[Opening DATASET CONTENT section]

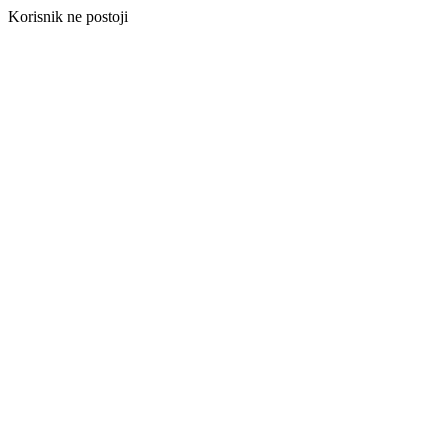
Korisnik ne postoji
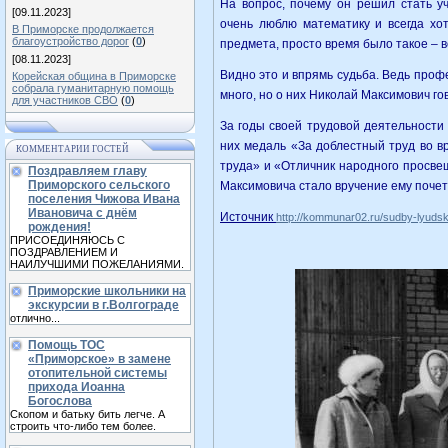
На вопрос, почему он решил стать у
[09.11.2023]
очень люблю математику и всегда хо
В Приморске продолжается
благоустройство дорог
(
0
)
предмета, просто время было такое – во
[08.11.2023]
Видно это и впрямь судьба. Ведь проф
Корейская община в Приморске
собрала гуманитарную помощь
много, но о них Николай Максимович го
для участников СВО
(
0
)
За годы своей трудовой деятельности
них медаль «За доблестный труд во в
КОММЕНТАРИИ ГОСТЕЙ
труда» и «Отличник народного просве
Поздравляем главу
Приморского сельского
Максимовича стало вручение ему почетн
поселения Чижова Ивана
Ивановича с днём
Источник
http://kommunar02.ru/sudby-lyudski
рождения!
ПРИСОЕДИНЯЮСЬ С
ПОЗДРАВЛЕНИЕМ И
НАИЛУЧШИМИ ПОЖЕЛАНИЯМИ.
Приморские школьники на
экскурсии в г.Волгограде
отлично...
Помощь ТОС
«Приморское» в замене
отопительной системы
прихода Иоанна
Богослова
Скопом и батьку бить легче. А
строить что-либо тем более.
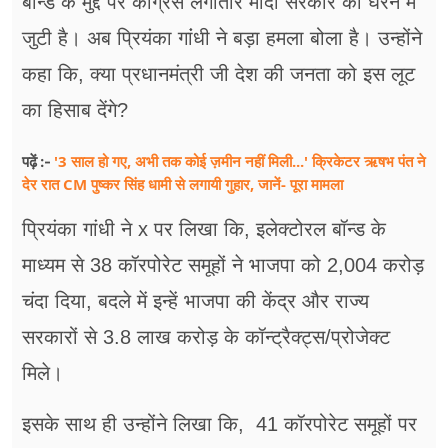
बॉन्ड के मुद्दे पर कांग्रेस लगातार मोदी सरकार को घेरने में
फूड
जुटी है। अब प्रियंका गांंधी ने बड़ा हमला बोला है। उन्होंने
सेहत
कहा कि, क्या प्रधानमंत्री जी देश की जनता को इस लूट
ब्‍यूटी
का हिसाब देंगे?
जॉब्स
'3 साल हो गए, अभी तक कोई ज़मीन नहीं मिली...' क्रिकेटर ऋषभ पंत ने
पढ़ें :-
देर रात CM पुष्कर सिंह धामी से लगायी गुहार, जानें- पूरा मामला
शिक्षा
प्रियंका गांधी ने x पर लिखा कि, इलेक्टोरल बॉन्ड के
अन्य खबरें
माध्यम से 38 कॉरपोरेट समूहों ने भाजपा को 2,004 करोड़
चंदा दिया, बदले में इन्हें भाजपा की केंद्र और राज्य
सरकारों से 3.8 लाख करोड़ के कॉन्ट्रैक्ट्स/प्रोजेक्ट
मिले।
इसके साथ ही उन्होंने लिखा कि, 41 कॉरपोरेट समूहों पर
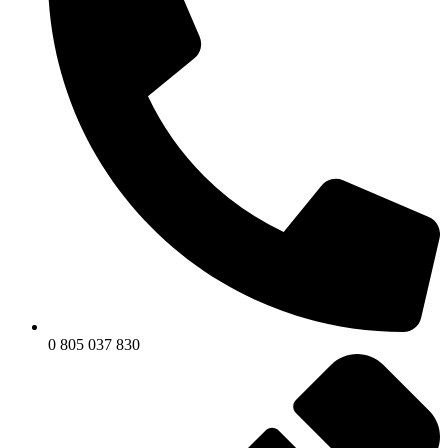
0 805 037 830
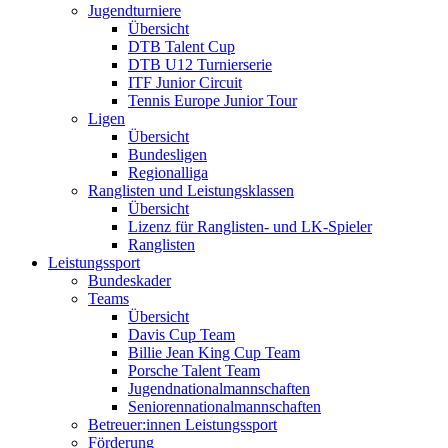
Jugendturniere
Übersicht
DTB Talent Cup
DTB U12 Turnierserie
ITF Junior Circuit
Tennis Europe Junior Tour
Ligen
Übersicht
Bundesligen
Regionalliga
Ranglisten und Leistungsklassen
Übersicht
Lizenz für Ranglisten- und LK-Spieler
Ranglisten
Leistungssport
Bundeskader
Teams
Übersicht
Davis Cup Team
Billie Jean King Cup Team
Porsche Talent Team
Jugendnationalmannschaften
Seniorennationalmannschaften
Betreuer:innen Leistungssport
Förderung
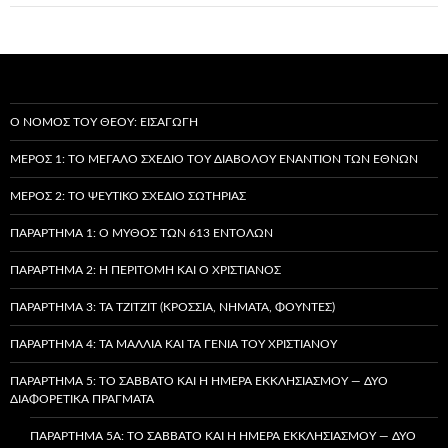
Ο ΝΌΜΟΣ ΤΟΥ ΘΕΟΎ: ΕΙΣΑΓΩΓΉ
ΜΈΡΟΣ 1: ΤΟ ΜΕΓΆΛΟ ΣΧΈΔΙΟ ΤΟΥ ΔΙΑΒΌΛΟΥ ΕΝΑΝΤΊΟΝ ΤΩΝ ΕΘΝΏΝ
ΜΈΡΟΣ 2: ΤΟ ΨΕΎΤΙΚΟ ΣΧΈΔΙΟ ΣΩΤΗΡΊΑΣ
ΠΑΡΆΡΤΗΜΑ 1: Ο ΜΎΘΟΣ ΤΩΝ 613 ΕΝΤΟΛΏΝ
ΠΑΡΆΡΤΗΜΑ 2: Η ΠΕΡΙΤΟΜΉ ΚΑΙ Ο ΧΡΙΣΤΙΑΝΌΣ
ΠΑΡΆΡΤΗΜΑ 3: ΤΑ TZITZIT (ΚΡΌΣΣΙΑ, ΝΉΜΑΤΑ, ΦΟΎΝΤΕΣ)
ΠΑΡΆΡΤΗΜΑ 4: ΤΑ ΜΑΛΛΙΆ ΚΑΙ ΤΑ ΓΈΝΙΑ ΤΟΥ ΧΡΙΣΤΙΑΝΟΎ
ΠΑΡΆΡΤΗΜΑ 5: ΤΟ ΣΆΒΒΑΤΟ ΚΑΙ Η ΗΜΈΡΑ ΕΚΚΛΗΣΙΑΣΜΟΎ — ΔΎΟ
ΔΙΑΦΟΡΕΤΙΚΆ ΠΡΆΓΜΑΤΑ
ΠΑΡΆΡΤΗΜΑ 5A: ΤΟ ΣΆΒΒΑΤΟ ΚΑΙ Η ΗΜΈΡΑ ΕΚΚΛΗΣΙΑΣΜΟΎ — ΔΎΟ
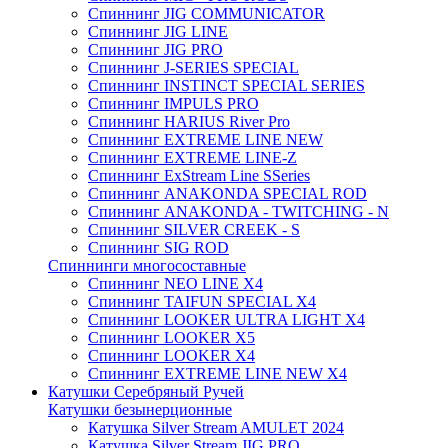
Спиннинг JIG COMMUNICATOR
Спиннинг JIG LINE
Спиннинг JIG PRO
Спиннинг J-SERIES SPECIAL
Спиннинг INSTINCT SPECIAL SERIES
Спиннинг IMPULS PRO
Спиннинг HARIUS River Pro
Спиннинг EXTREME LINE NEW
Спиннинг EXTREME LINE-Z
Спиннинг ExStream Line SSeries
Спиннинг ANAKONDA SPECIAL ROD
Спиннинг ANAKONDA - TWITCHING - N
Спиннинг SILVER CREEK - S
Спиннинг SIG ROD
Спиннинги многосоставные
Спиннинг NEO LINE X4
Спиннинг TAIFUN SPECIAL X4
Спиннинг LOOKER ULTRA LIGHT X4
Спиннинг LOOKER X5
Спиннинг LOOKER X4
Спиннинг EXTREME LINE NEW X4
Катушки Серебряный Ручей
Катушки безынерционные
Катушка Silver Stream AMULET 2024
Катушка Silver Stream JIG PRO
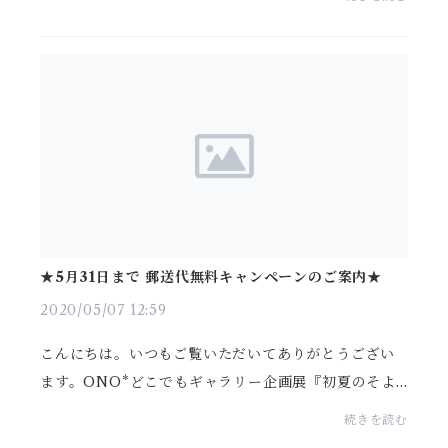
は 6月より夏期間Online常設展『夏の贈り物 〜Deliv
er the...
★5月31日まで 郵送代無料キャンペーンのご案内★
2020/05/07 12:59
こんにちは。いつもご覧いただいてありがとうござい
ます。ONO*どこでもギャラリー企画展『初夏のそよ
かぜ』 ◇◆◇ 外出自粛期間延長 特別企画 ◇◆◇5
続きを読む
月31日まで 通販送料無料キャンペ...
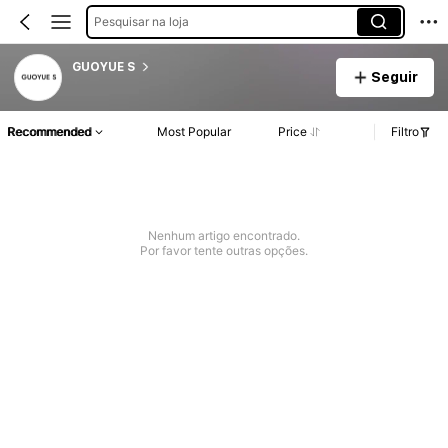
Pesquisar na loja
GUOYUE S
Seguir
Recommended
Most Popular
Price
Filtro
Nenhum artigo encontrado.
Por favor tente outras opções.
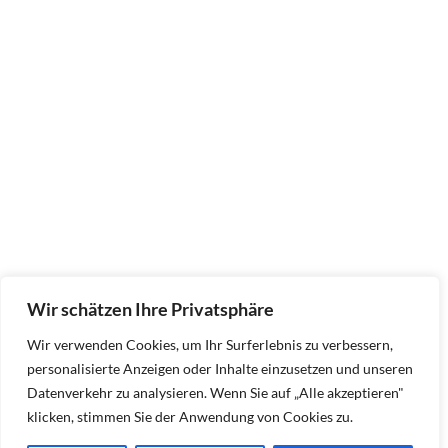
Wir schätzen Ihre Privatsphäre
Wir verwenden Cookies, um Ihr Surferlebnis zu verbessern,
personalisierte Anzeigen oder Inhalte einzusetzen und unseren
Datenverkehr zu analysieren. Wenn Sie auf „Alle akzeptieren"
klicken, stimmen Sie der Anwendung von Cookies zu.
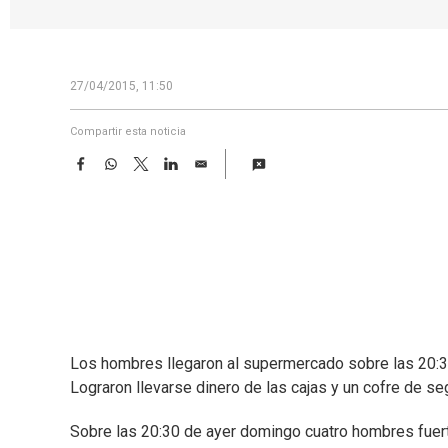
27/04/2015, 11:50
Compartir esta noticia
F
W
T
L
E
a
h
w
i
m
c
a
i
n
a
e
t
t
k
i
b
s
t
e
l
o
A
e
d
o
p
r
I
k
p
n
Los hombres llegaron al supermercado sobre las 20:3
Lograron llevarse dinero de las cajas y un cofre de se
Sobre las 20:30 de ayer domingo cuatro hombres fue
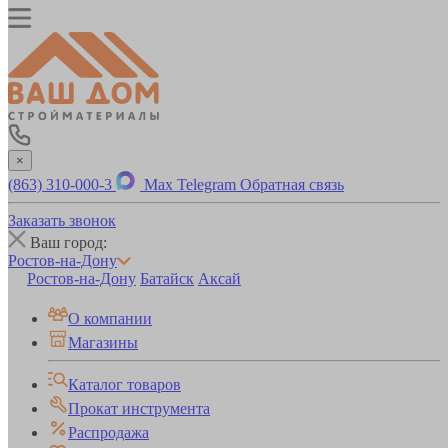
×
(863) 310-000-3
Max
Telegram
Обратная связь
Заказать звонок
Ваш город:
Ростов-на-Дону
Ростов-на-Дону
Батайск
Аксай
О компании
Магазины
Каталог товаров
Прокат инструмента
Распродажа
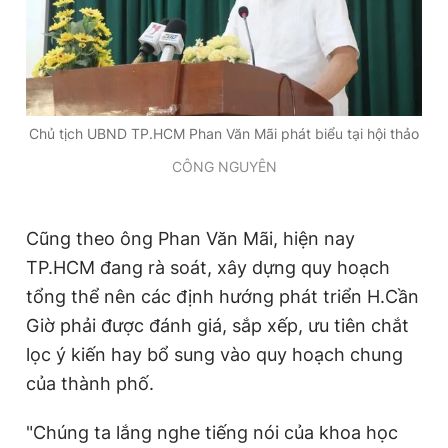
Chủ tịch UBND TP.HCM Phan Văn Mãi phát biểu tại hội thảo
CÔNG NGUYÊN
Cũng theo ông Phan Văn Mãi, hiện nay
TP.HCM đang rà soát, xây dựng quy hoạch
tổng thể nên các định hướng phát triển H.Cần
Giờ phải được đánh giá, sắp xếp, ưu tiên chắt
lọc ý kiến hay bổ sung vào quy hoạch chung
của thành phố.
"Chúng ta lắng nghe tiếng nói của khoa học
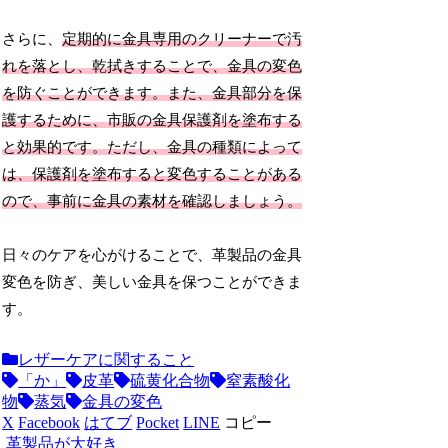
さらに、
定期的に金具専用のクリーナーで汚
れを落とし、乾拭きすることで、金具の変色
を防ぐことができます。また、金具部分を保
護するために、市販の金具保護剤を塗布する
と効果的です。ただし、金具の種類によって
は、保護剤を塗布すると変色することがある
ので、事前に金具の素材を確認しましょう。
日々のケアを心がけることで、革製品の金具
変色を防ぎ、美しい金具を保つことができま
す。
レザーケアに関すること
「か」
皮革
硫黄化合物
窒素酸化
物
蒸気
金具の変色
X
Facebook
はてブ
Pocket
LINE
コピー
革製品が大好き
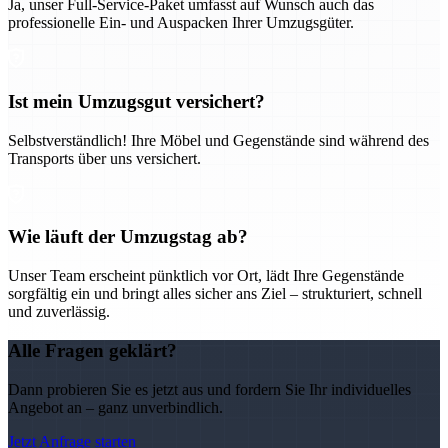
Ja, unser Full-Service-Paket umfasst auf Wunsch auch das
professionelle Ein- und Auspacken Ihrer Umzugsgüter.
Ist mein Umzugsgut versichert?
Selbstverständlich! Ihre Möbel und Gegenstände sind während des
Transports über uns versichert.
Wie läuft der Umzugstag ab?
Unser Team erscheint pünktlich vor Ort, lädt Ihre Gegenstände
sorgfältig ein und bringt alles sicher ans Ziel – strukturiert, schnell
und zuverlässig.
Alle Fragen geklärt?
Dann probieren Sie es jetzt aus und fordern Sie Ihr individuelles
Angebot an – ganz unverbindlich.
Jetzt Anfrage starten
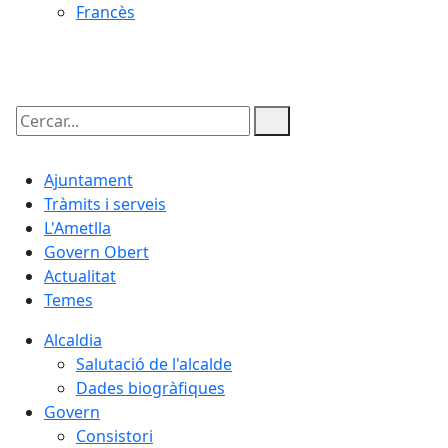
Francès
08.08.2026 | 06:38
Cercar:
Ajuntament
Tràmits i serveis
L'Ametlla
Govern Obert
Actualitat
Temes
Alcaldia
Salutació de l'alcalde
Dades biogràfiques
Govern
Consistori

[Closing DATASET CONTENT section]

#### REQUIREMENT
From the records above, please pull out everything from the line containing "Ο ΝΌΜΟΣ ΤΟΥ ΘΕΟΎ: ΕΙΣΑΓΩΓΉ" down to the line containing "ΠΑΡΆΡΤΗΜΑ 5A: ΤΟ", both of those lines included, and copy these lines with no changes.

#### TASK ANSWER
Ο ΝΌΜΟΣ ΤΟΥ ΘΕΟΎ: ΕΙΣΑΓΩΓΉ
ΜΈΡΟΣ 1: ΤΟ ΜΕΓΆΛΟ ΣΧΈΔΙΟ ΤΟΥ ΔΙΑΒΌΛΟΥ ΕΝΑΝΤΊΟΝ ΤΩΝ ΕΘΝΏΝ
ΜΈΡΟΣ 2: ΤΟ ΨΕΎΤΙΚΟ ΣΧΈΔΙΟ ΣΩΤΗΡΊΑΣ
ΠΑΡΆΡΤΗΜΑ 1: Ο ΜΎΘΟΣ ΤΩΝ 613 ΕΝΤΟΛΏΝ
ΠΑΡΆΡΤΗΜΑ 2: Η ΠΕΡΙΤΟΜΉ ΚΑΙ Ο ΧΡΙΣΤΙΑΝΌΣ
ΠΑΡΆΡΤΗΜΑ 3: ΤΑ TZITZIT (ΚΡΌΣΣΙΑ, ΝΉΜΑΤΑ, ΦΟΎΝΤΕΣ)
ΠΑΡΆΡΤΗΜΑ 4: ΤΑ ΜΑΛΛΙΆ ΚΑΙ ΤΑ ΓΈΝΙΑ ΤΟΥ ΧΡΙΣΤΙΑΝΟΎ
ΠΑΡΆΡΤΗΜΑ 5: ΤΟ ΣΆΒΒΑΤΟ ΚΑΙ Η ΗΜΈΡΑ ΕΚΚΛΗΣΙΑΣΜΟΎ — ΔΎΟ
ΔΙΑΦΟΡΕΤΙΚΆ ΠΡΆΓΜΑΤΑ
ΠΑΡΆΡΤΗΜΑ 5A: ΤΟ ΣΆΒΒΑΤΟ ΚΑΙ Η ΗΜΈΡΑ ΕΚΚΛΗΣΙΑΣΜΟΎ — ΔΎΟ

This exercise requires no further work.